Task requirements:
Return every line of text from all the items below, unchanged, and leave the pictures out of your answer.
*** Opening of Material for this exercise ***
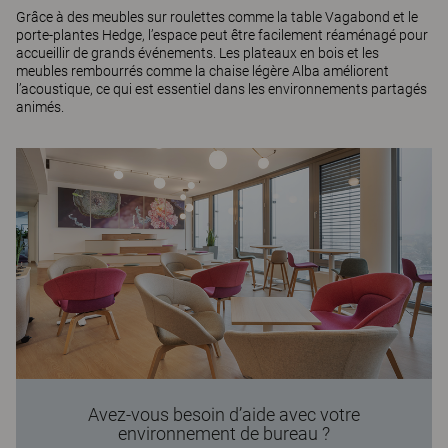
Grâce à des meubles sur roulettes comme la table
Vagabond
et le
porte-plantes
Hedge
, l’espace peut être facilement réaménagé pour
accueillir de grands événements. Les plateaux en bois et les
meubles rembourrés comme la chaise légère
Alba
améliorent
l’acoustique, ce qui est essentiel dans les environnements partagés
animés.
Avez-vous besoin d’aide avec votre
environnement de bureau ?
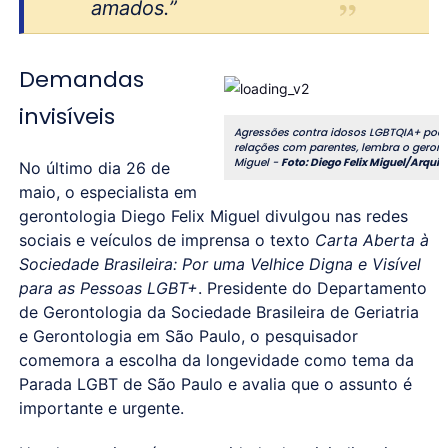
amados.”
Demandas
invisíveis
Agressões contra idosos LGBTQIA+ pod
relações com parentes, lembra o geronto
Miguel -
Foto: Diego Felix Miguel/Arqui
No último dia 26 de
maio, o especialista em
gerontologia Diego Felix Miguel divulgou nas redes
sociais e veículos de imprensa o texto
Carta Aberta à
Sociedade Brasileira: Por uma Velhice Digna e Visível
para as Pessoas LGBT+
. Presidente do Departamento
de Gerontologia da Sociedade Brasileira de Geriatria
e Gerontologia em São Paulo, o pesquisador
comemora a escolha da longevidade como tema da
Parada LGBT de São Paulo e avalia que o assunto é
importante e urgente.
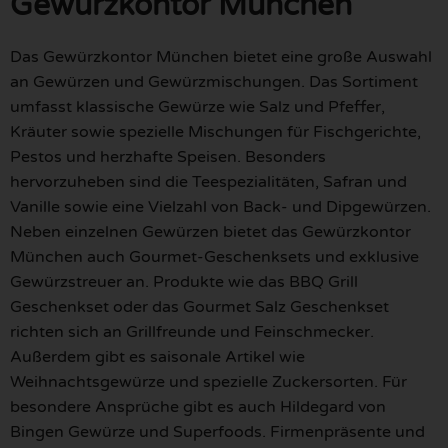
Gewürzkontor München
Das Gewürzkontor München bietet eine große Auswahl
an Gewürzen und Gewürzmischungen. Das Sortiment
umfasst klassische Gewürze wie Salz und Pfeffer,
Kräuter sowie spezielle Mischungen für Fischgerichte,
Pestos und herzhafte Speisen. Besonders
hervorzuheben sind die Teespezialitäten, Safran und
Vanille sowie eine Vielzahl von Back- und Dipgewürzen.
Neben einzelnen Gewürzen bietet das Gewürzkontor
München auch Gourmet-Geschenksets und exklusive
Gewürzstreuer an. Produkte wie das BBQ Grill
Geschenkset oder das Gourmet Salz Geschenkset
richten sich an Grillfreunde und Feinschmecker.
Außerdem gibt es saisonale Artikel wie
Weihnachtsgewürze und spezielle Zuckersorten. Für
besondere Ansprüche gibt es auch Hildegard von
Bingen Gewürze und Superfoods. Firmenpräsente und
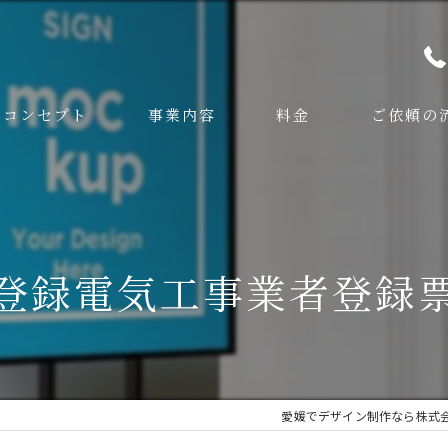
コンセプト
事業内容
料金
ご依頼の
登録電気工事業者登録
愛媛でデザイン制作なら株式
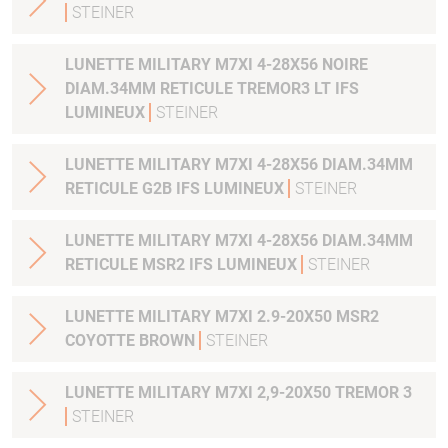
STEINER
LUNETTE MILITARY M7XI 4-28X56 NOIRE
DIAM.34MM RETICULE TREMOR3 LT IFS
LUMINEUX
STEINER
LUNETTE MILITARY M7XI 4-28X56 DIAM.34MM
RETICULE G2B IFS LUMINEUX
STEINER
LUNETTE MILITARY M7XI 4-28X56 DIAM.34MM
RETICULE MSR2 IFS LUMINEUX
STEINER
LUNETTE MILITARY M7XI 2.9-20X50 MSR2
COYOTTE BROWN
STEINER
LUNETTE MILITARY M7XI 2,9-20X50 TREMOR 3
STEINER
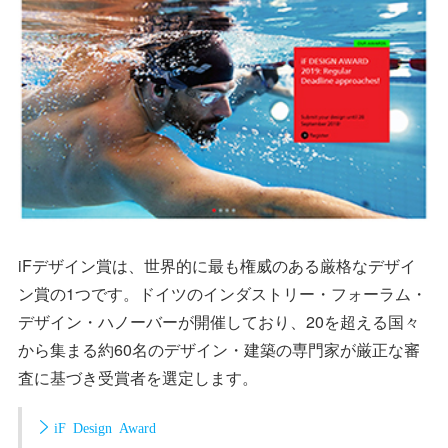
iFデザイン賞は、世界的に最も権威のある厳格なデザイ
ン賞の1つです。ドイツのインダストリー・フォーラム・
デザイン・ハノーバーが開催しており、20を超える国々
から集まる約60名のデザイン・建築の専門家が厳正な審
査に基づき受賞者を選定します。
iF Design Award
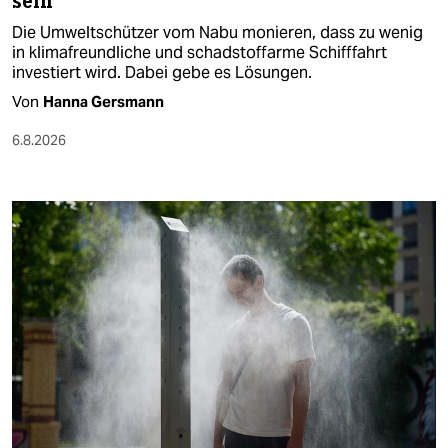
sein
Die Umweltschützer vom Nabu monieren, dass zu wenig
in klimafreundliche und schadstoffarme Schifffahrt
investiert wird. Dabei gebe es Lösungen.
Von
Hanna Gersmann
6.8.2026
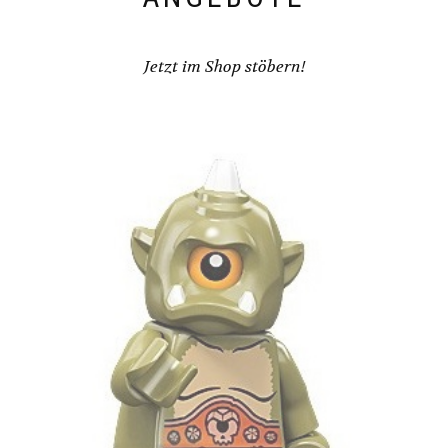
Jetzt im Shop stöbern!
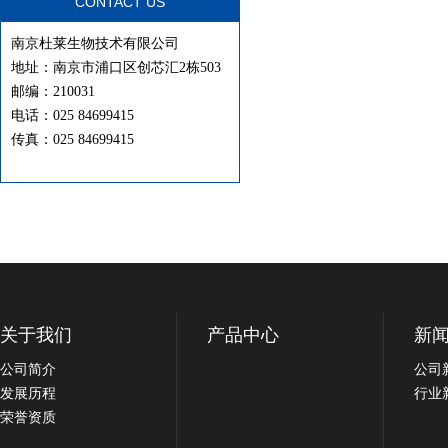
CONTACT US
南京杜莱生物技术有限公司
地址：南京市浦口区创芯汇2栋503
邮编：210031
电话：025 84699415
传真：025 84699415
关于我们
产品中心
新
公司简介
公司
发展历程
行业
荣誉资质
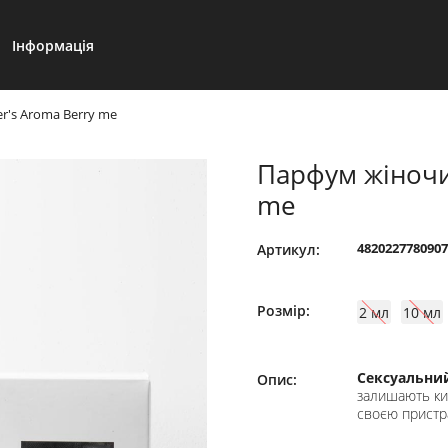
Інформація
r's Aroma Berry me
Парфум жіночий
me
4820227780907
Артикул:
Розмір:
2 мл
10 мл
Сексуальни
Опис:
залишають кис
своєю пристр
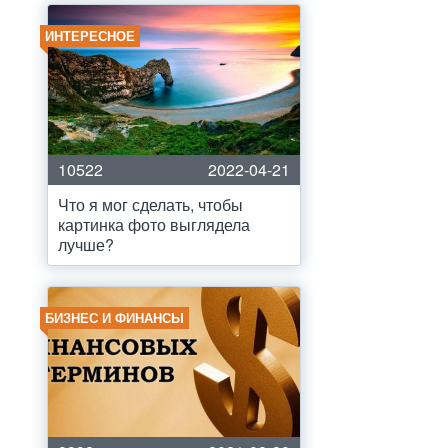
ИНТЕРЕСНОЕ
10522
2022-04-21
Что я мог сделать, чтобы
картинка фото выглядела
лучше?
БИЗНЕС И ФИНАНСЫ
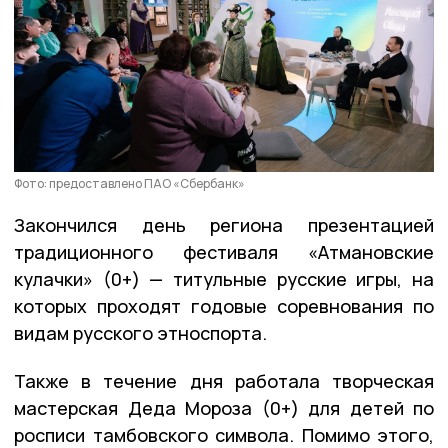
Фото: предоставлено ПАО «Сбербанк»
Закончился день региона презентацией
традиционного фестиваля «Атмановские
кулачки» (0+) — титульные русские игры, на
которых проходят годовые соревнования по
видам русского этноспорта.
Также в течение дня работала творческая
мастерская Деда Мороза (0+) для детей по
росписи тамбовского символа. Помимо этого,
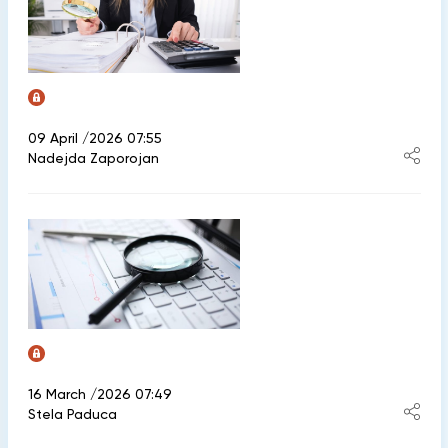
09 April /2026 07:55
Nadejda Zaporojan
16 March /2026 07:49
Stela Paduca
*** Close of Material for this exercise ***
The answer:
Grâce à des meubles sur roulettes comme la table
Vagabond
et le
porte-plantes
Hedge
, l’espace peut être facilement réaménagé pour
accueillir de grands événements. Les plateaux en bois et les
meubles rembourrés comme la chaise légère
Alba
améliorent
l’acoustique, ce qui est essentiel dans les environnements partagés
animés.
Avez-vous besoin d’aide avec votre
environnement de bureau ?
amados.”
Demandas
invisíveis
Agressões contra idosos LGBTQIA+ pod
relações com parentes, lembra o geronto
Miguel -
Foto: Diego Felix Miguel/Arqui
No último dia 26 de
maio, o especialista em
gerontologia Diego Felix Miguel divulgou nas redes
sociais e veículos de imprensa o texto
Carta Aberta à
Sociedade Brasileira: Por uma Velhice Digna e Visível
para as Pessoas LGBT+
. Presidente do Departamento
de Gerontologia da Sociedade Brasileira de Geriatria
e Gerontologia em São Paulo, o pesquisador
comemora a escolha da longevidade como tema da
Parada LGBT de São Paulo e avalia que o assunto é
importante e urgente.
Gewürzkontor München
Das Gewürzkontor München bietet eine große Auswahl
an Gewürzen und Gewürzmischungen. Das Sortiment
umfasst klassische Gewürze wie Salz und Pfeffer,
Kräuter sowie spezielle Mischungen für Fischgerichte,
Pestos und herzhafte Speisen. Besonders
hervorzuheben sind die Teespezialitäten, Safran und
Vanille sowie eine Vielzahl von Back- und Dipgewürzen.
Neben einzelnen Gewürzen bietet das Gewürzkontor
München auch Gourmet-Geschenksets und exklusive
Gewürzstreuer an. Produkte wie das BBQ Grill
Geschenkset oder das Gourmet Salz Geschenkset
richten sich an Grillfreunde und Feinschmecker.
Außerdem gibt es saisonale Artikel wie
Weihnachtsgewürze und spezielle Zuckersorten. Für
besondere Ansprüche gibt es auch Hildegard von
Bingen Gewürze und Superfoods. Firmenpräsente und
コンセプト
事業内容
料金
ご依頼の
登録電気工事業者登録
愛媛でデザイン制作なら株式
STEINER
LUNETTE MILITARY M7XI 4-28X56 NOIRE
DIAM.34MM RETICULE TREMOR3 LT IFS
LUMINEUX
STEINER
LUNETTE MILITARY M7XI 4-28X56 DIAM.34MM
RETICULE G2B IFS LUMINEUX
STEINER
LUNETTE MILITARY M7XI 4-28X56 DIAM.34MM
RETICULE MSR2 IFS LUMINEUX
STEINER
LUNETTE MILITARY M7XI 2.9-20X50 MSR2
COYOTTE BROWN
STEINER
LUNETTE MILITARY M7XI 2,9-20X50 TREMOR 3
STEINER
iFデザイン賞は、世界的に最も権威のある厳格なデザイ
ン賞の1つです。ドイツのインダストリー・フォーラム・
デザイン・ハノーバーが開催しており、20を超える国々
から集まる約60名のデザイン・建築の専門家が厳正な審
査に基づき受賞者を選定します。
iF Design Award
sein
Die Umweltschützer vom Nabu monieren, dass zu wenig
in klimafreundliche und schadstoffarme Schifffahrt
investiert wird. Dabei gebe es Lösungen.
Von
Hanna Gersmann
6.8.2026
Jetzt im Shop stöbern!
CONTACT US
南京杜莱生物技术有限公司
地址：南京市浦口区创芯汇2栋503
邮编：210031
电话：025 84699415
传真：025 84699415
关于我们
产品中心
新
公司简介
公司
发展历程
行业
荣誉资质
Інформація
r's Aroma Berry me
Парфум жіночий
me
4820227780907
Артикул:
Розмір:
2 мл
10 мл
Сексуальни
Опис:
залишають кис
своєю пристр
ИНТЕРЕСНОЕ
10522
2022-04-21
Что я мог сделать, чтобы
картинка фото выглядела
лучше?
БИЗНЕС И ФИНАНСЫ
Фото: предоставлено ПАО «Сбербанк»
Закончился день региона презентацией
традиционного фестиваля «Атмановские
кулачки» (0+) — титульные русские игры, на
которых проходят годовые соревнования по
видам русского этноспорта.
Также в течение дня работала творческая
мастерская Деда Мороза (0+) для детей по
росписи тамбовского символа. Помимо этого,
09 April /2026 07:55
Nadejda Zaporojan
16 March /2026 07:49
Stela Paduca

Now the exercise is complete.